Source document ->
__________
Solomon’s request is granted because his heart is properly oriented toward God’s goals. Solomon’s interests are communal rather than individualistic. He seeks the welfare of his people rather than his own glory. The result is that God’s blessings overflow beyond the bounds of mere wisdom and knowledge to include wealth, riches and honor. 2 Chronicles 1.7-13, 263–264

Chapters 2-4 record the building of the temple with its elaborate furnishings and materials. The temple is God's palace and is built to reflect the wonder and greatness of God and as a testimony to His provision. It does not contain God, but it is the place where God meets His people, provides for their entrance into His presence and fellowships with them. It is the place where Israel was to draw the Gentile world into contact with God, as Solomon does with Hiram of Tyre. This role was fulfilled in Jesus and is now played out by the followers of Jesus as we live our lives, in the power of the Spirit, as the body of Christ.
__________
Dataset content ->

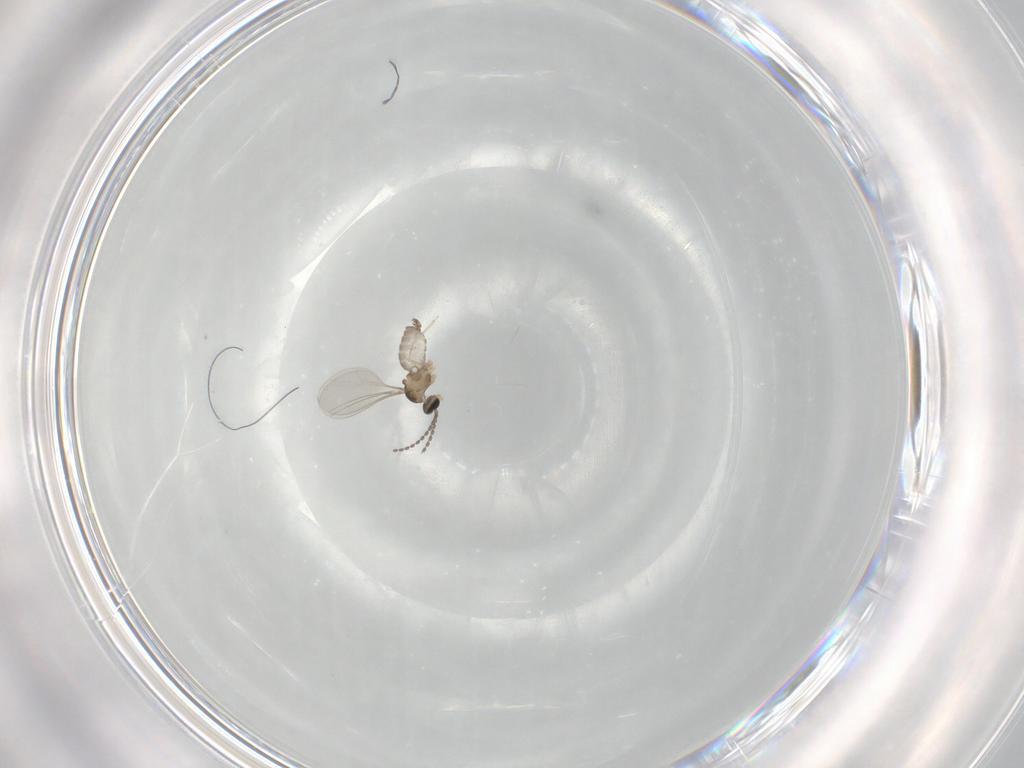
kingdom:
__________
Assignment A ->
Answer these questions using the commentary on 2 Chronicles, one line each:
(i) Besides wisdom and knowledge, what do God's blessings to Solomon come to include?
(ii) Which chapters record the building of the temple?
(iii) Who is named as the one Solomon draws into contact with God?
Assignment B ->
List every action the commentary on 2 Chronicles says God carries out with His people at the temple.

Written answer A ->
(i) Wealth, riches and honor
(ii) Chapters 2-4
(iii) Hiram of Tyre

Written answer B ->
- Meets His people
- Provides for their entrance into His presence
- Fellowships with them